Text for analysis
-.-.-

- Born: Jane Yoshi Ensminger July 30, 1976 South Carolina, U.S.
- Died: September 24, 1985 (aged 9) Durham, North Carolina, U.S.
- Cause of death: Acute lymphocytic leukemia caused by contaminated tap water
- Resting place: Indiantown Gap National Cemetery, Annville Township, Pennsylvania, U.S.
- Known for: Janey Ensminger Act
- Parent(s): Etsuko Biederman (mother) Jerry Ensminger (father)
- Relatives: Teriko "Teri" (sister) Jessica (sister)

= Death of Janey Ensminger =

Death caused by contaminated water

The death of Janey Ensminger led to the creation of H.R.1742, known as the Janey Ensminger Act, an act of the 112th United States Congress which established a presumption of service connection for illnesses associated with contaminants in the water supply at Marine Corps Base Camp Lejeune between the years 1957 and 1987 and which provided healthcare to family members of veterans who lived at Camp Lejeune while the water was contaminated. Ensminger was one among thousands of victims of the Camp Lejeune water contamination scandal, which is believed to be one of the largest water contamination incidents in United States history.

== Life of Janey Ensminger ==
Etsuko and Jerry Ensminger welcomed Jane "Janey" Yoshi Ensminger into the world on July 30, 1976 in South Carolina. Her father is American, while her mother is Japanese.

She was the only one of the Ensmingers’ children to have been conceived, carried or born while the family was living at Camp Lejeune.

Janey was diagnosed with leukemia in 1983 and was the only child in the entire family’s known history to have been diagnosed with cancer. She was subjected to many bone marrow extractions and spinal taps, fighting the cancer for nearly 2½ years before succumbing to it. Right after her death, her parents divorced.

==H.R. 1742==
H.R. 1742 was introduced into Congress by U.S. Representative Brad Miller on May 5, 2011. It was the result of Jerry Ensminger's conviction that Janey's leukemia was caused by toxic chemicals in the drinking water at Camp Lejeune, which Jerry did not know about until 1997, when a federal government report concluded that for nearly three decades the tap water at Camp Lejeune had been contaminated by toxic chemicals associated with childhood and adult cancers, especially leukemia.

President Barack Obama signed the bill into law in 2012, saying at the White House ceremony that the country has a “moral and sacred duty” to care for those sickened by the contaminated drinking water.

-.-.-

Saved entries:
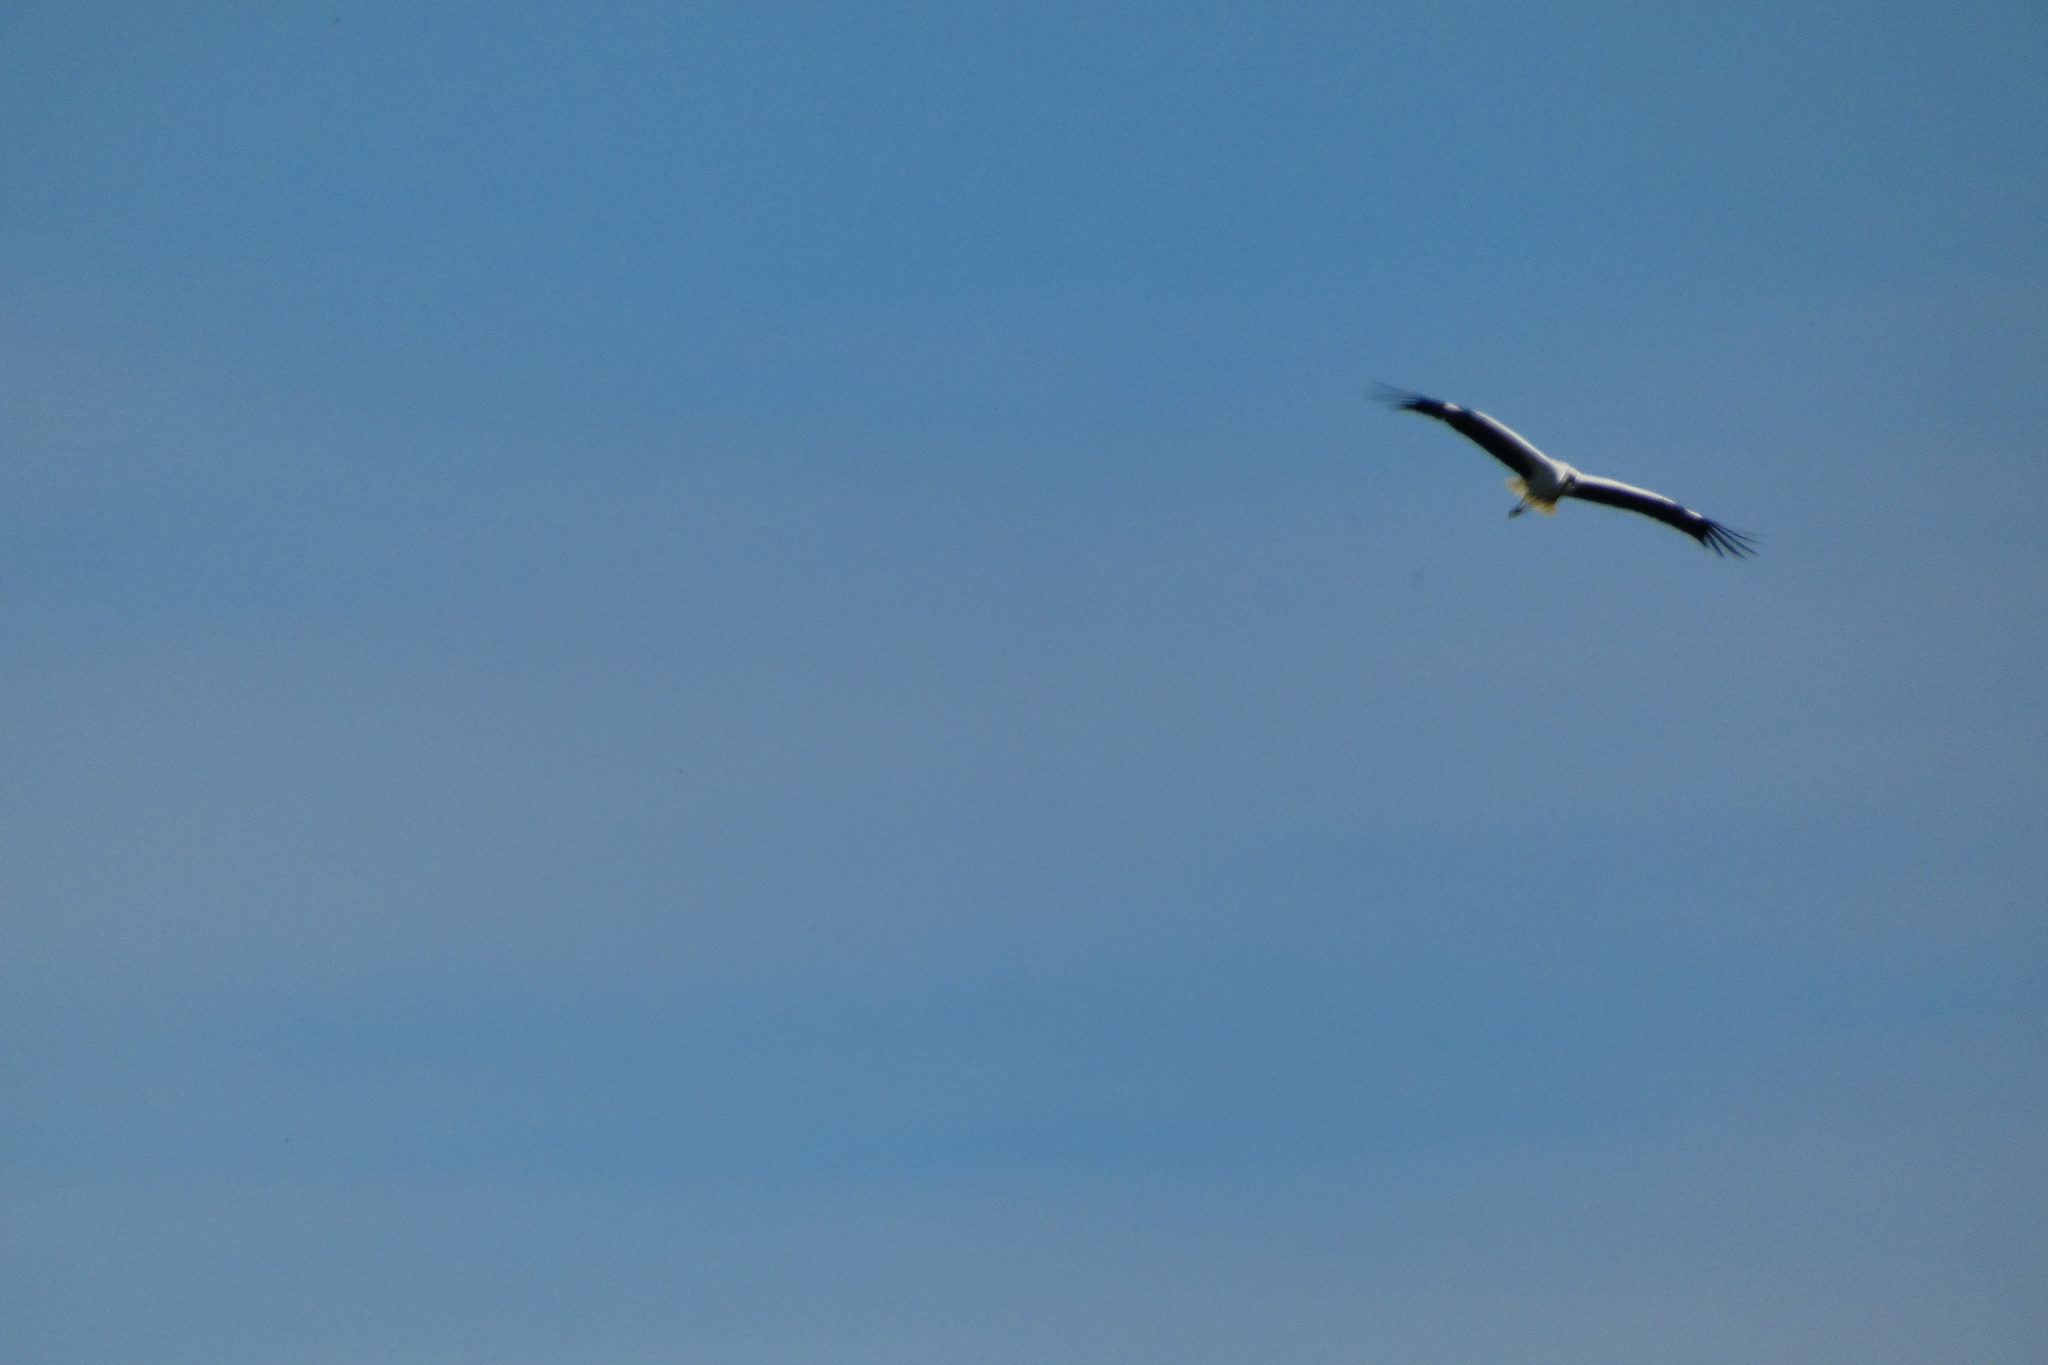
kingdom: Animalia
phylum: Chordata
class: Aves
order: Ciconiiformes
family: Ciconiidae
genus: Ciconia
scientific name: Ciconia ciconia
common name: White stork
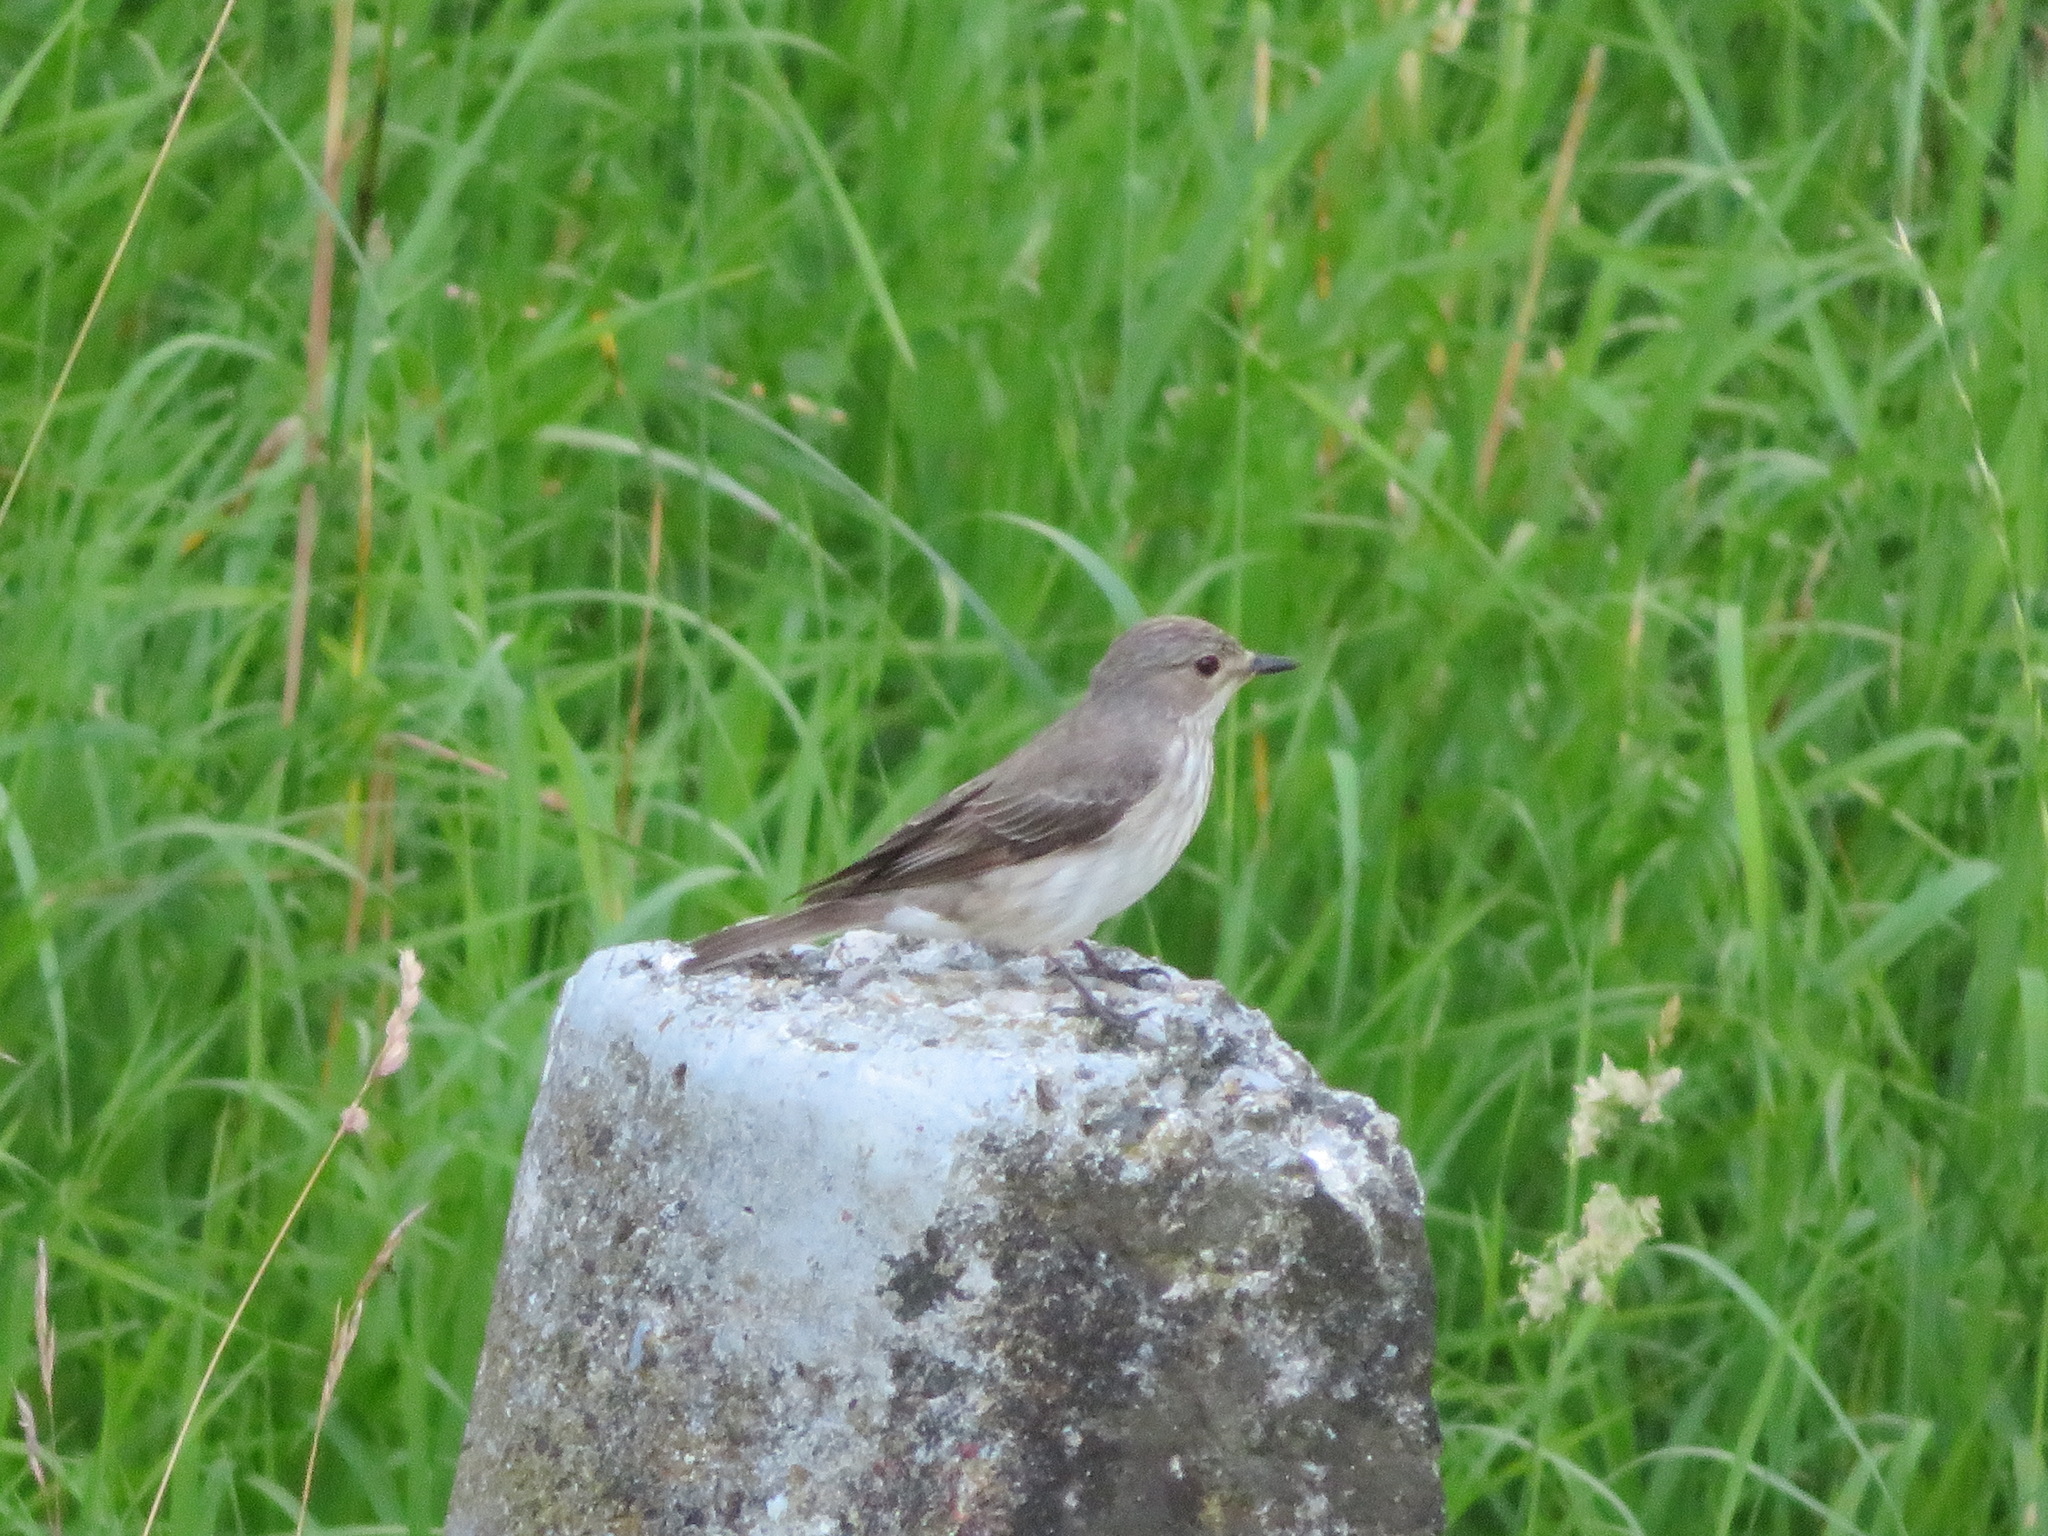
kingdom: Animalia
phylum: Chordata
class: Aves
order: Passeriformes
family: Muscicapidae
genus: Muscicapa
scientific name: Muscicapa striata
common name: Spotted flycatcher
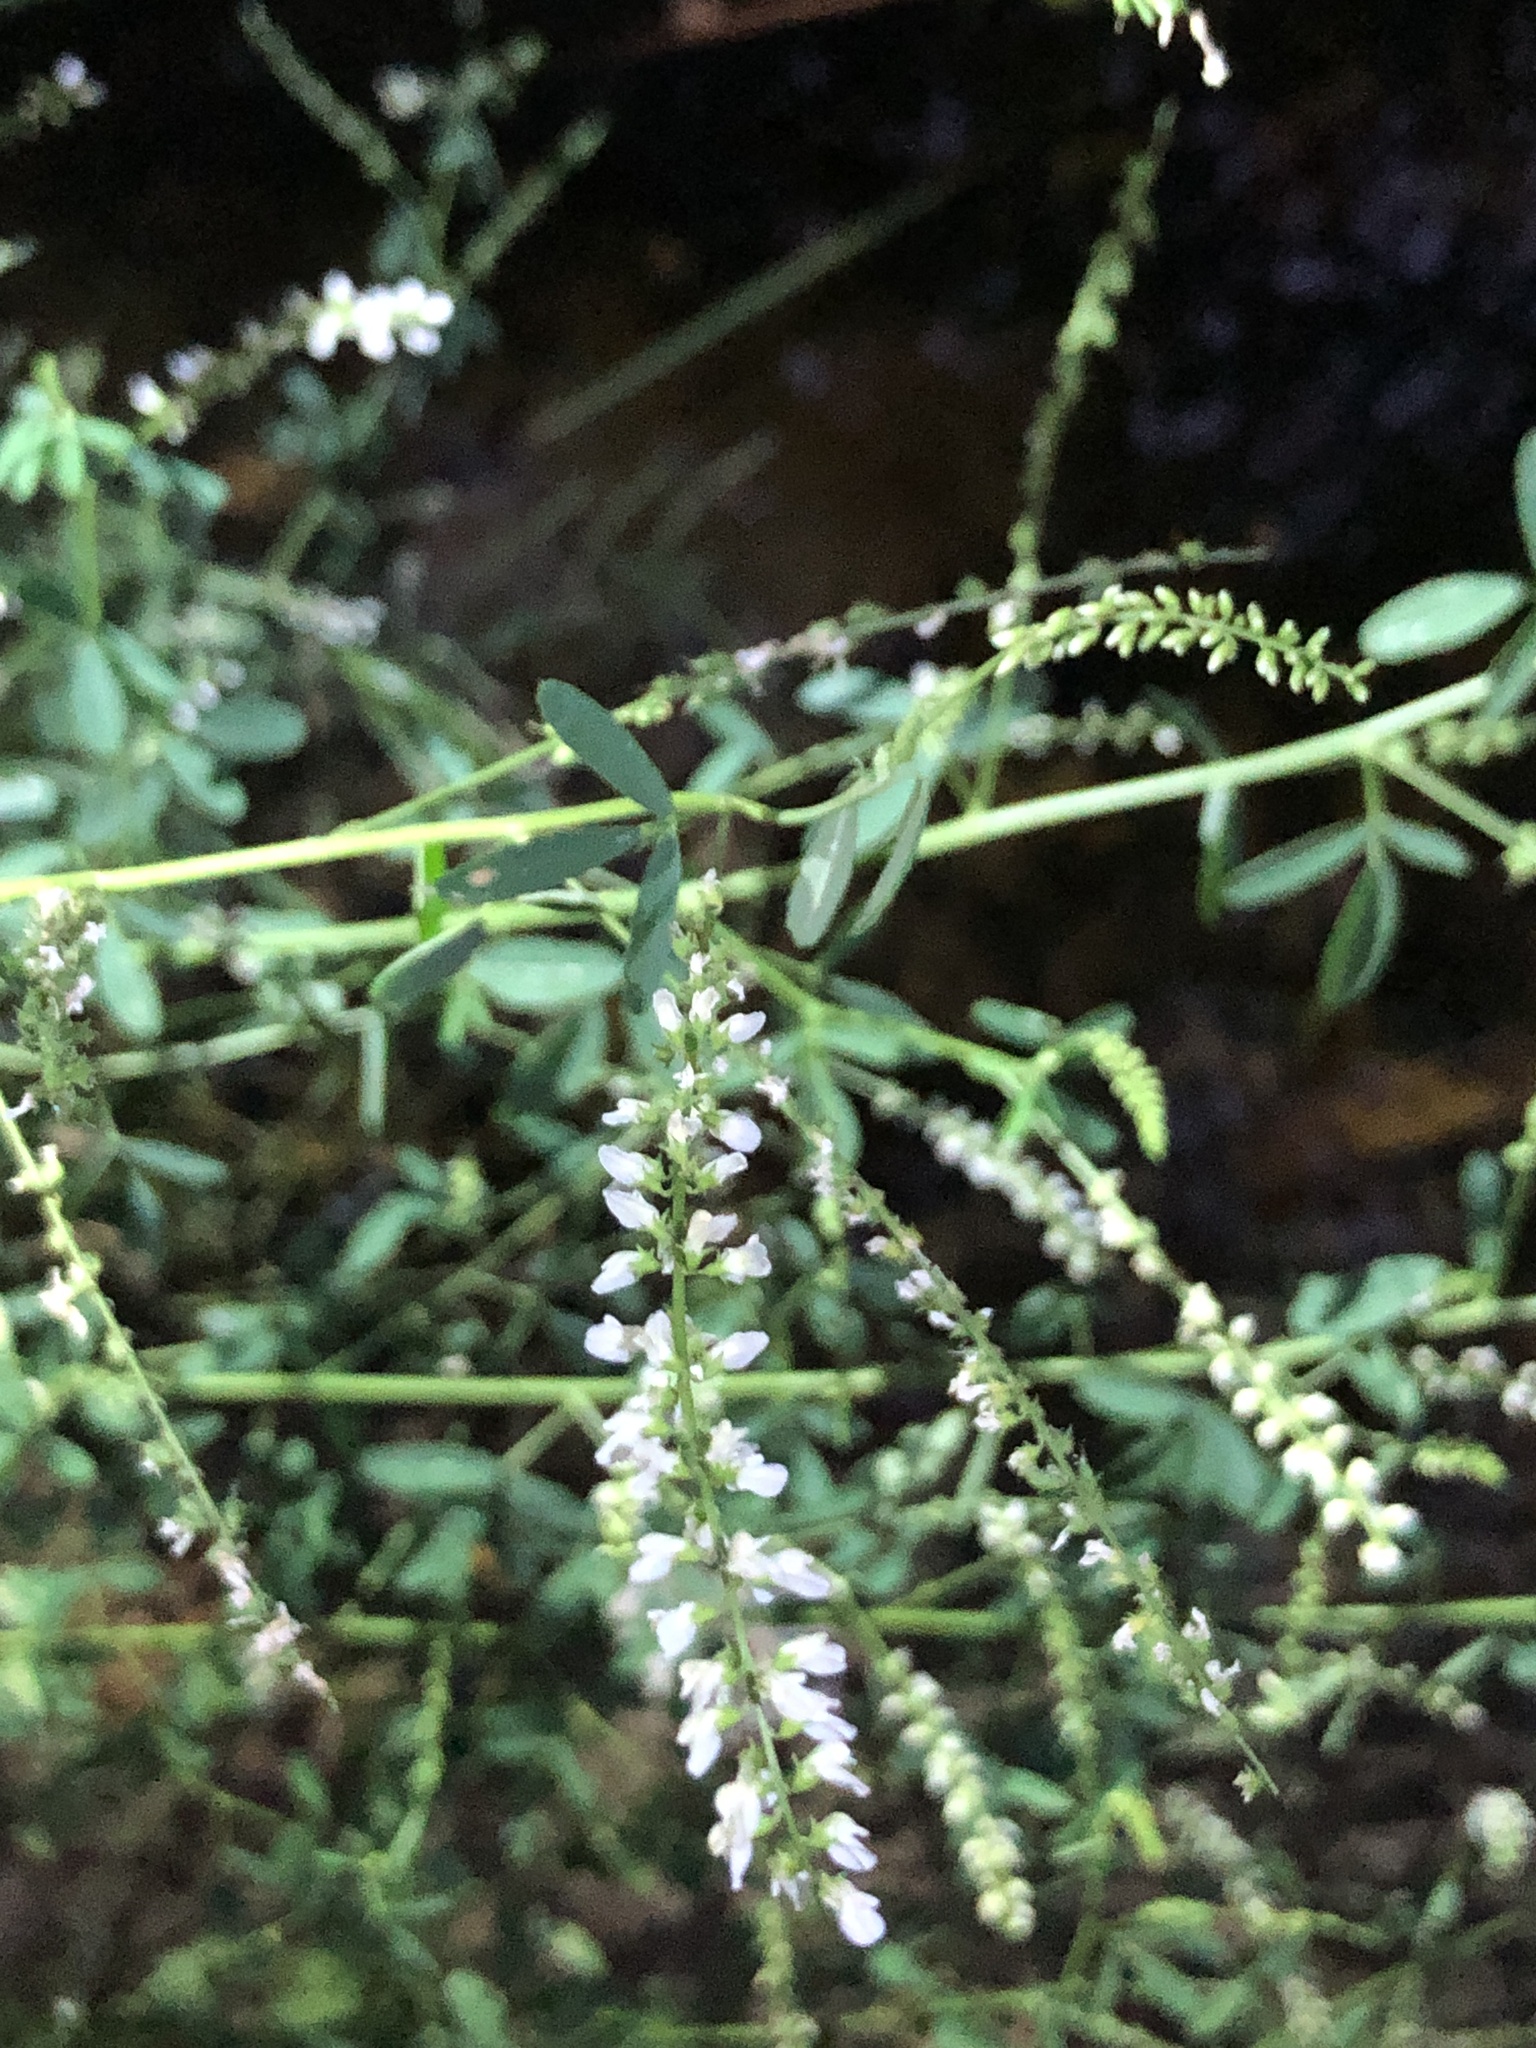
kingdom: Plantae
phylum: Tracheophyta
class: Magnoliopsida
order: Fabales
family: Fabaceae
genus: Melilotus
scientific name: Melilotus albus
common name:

-.-.-

Exercise description
Print the passage of the Janey Ensminger article from "She was the" up to and including "her parents divorced.", without changing anything.

Response below
She was the only one of the Ensmingers’ children to have been conceived, carried or born while the family was living at Camp Lejeune.

Janey was diagnosed with leukemia in 1983 and was the only child in the entire family’s known history to have been diagnosed with cancer. She was subjected to many bone marrow extractions and spinal taps, fighting the cancer for nearly 2½ years before succumbing to it. Right after her death, her parents divorced.